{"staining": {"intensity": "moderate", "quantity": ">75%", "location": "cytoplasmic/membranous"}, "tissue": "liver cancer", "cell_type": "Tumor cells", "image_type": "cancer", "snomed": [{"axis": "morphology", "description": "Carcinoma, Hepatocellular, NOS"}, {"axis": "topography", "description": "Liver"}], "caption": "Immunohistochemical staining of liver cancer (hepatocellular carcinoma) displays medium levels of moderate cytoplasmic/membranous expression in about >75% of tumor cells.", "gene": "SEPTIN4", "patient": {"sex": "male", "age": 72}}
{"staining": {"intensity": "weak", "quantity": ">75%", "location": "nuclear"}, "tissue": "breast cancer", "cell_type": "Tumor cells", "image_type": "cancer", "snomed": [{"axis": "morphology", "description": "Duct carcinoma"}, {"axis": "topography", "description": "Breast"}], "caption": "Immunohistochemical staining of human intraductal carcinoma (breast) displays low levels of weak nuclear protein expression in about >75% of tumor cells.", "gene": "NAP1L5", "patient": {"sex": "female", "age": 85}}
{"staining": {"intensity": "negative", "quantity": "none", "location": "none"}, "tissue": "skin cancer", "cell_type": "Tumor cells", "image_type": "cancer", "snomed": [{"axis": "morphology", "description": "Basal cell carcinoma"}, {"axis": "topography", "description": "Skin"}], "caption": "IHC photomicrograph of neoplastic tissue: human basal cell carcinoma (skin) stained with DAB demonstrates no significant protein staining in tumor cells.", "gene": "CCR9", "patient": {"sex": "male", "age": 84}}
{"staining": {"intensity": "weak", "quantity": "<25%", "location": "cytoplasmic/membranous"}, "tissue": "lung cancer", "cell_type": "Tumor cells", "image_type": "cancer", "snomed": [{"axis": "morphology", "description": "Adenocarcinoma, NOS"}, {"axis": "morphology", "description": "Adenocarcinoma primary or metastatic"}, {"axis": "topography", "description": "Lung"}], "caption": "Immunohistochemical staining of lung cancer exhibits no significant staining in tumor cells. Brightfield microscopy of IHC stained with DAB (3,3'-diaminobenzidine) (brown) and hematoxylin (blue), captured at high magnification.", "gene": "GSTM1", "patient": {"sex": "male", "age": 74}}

----------

**Try it**:
Scan the data above and copy each line containing the word "membranous".

**Your response**:
{"staining": {"intensity": "moderate", "quantity": ">75%", "location": "cytoplasmic/membranous"}, "tissue": "liver cancer", "cell_type": "Tumor cells", "image_type": "cancer", "snomed": [{"axis": "morphology", "description": "Carcinoma, Hepatocellular, NOS"}, {"axis": "topography", "description": "Liver"}], "caption": "Immunohistochemical staining of liver cancer (hepatocellular carcinoma) displays medium levels of moderate cytoplasmic/membranous expression in about >75% of tumor cells.", "gene": "SEPTIN4", "patient": {"sex": "male", "age": 72}}
{"staining": {"intensity": "weak", "quantity": "<25%", "location": "cytoplasmic/membranous"}, "tissue": "lung cancer", "cell_type": "Tumor cells", "image_type": "cancer", "snomed": [{"axis": "morphology", "description": "Adenocarcinoma, NOS"}, {"axis": "morphology", "description": "Adenocarcinoma primary or metastatic"}, {"axis": "topography", "description": "Lung"}], "caption": "Immunohistochemical staining of lung cancer exhibits no significant staining in tumor cells. Brightfield microscopy of IHC stained with DAB (3,3'-diaminobenzidine) (brown) and hematoxylin (blue), captured at high magnification.", "gene": "GSTM1", "patient": {"sex": "male", "age": 74}}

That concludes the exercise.